I disagree. When I am running a compilation (with output being dumped into a visible buffer) + query magit for large commit. Over tramp. Things noticeably freeze. Technically it all is async. Practically, it is implemented as polling things on main thread with some witing happening in non-async fashion.

> For example, querying your compiler for a list of methods that apply to the current object, or a list of functions that start with “Foo” are mostly moving to external processes using LSP as the communication protocol.

That's why we have lsp-bridge and lsp-mode emacs fork :) Both of which build some infrastructure to avoid doing communication work with lsp-mode work in main emacs thread. So, heavy emacs users are building some async machinery which wraps another already async and relatively lightweight protocol, because core emacs facilities can't keep up with it. Architecturally it is kind of insane.

I think, lsp-mode fork is doing the right thing (from practical POV; it goes against "emacs is just an elisp interpreter" ideology though) and hope it gets into core at some point. A better solution would have being having first class async and background threads support at the elisp level. Which would never happen due to elisp messiness.

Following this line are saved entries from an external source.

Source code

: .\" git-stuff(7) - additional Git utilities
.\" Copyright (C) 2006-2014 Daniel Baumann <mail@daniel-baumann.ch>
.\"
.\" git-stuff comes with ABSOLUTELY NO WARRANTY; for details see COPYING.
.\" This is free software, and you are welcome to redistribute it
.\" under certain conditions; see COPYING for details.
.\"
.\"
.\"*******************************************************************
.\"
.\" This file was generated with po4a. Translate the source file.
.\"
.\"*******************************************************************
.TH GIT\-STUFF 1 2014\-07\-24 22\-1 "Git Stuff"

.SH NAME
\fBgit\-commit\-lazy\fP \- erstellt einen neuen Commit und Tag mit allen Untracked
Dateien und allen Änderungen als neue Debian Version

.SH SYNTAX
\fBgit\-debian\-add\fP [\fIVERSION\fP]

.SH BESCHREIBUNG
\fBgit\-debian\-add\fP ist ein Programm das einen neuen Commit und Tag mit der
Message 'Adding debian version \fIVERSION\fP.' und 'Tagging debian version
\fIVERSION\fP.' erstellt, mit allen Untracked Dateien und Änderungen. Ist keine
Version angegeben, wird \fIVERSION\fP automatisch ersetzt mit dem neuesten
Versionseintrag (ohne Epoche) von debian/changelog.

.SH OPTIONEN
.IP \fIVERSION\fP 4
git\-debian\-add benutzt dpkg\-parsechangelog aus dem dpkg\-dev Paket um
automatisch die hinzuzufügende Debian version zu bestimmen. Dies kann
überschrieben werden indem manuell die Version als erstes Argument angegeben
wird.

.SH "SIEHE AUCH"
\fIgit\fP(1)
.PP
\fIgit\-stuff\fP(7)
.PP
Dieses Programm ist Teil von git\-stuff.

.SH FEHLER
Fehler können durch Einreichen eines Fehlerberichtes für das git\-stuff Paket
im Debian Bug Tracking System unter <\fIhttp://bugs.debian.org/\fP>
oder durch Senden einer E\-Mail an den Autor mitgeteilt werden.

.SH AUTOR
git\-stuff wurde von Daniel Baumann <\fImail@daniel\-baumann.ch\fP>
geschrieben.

https://github.com/emacs-lsp/emacs https://github.com/manateelazycat/lsp-bridge

Hey! Exactly the response I was looking for. Thanks for this.

Your response reminded me of an Intel project about regular expressions. I think it’s called hyperscan, but I’m not sure. It’s a regex engine (I think that’s the correct terminology) that makes dedicated use of very specific Intel instructions to reach incredible regex speeds on Intel processors. Would be cool if Emacs could make use of this tech when configured properly. I bet there are some internals that rely on regex.

Does emacs use specialized instruction sets like AVX2?
Alas, no. But the power is right there, all we have to is stretch forth our hands and use it.
Ha! No. Native compilation just snuck in a little while ago. SIMD will take... longer.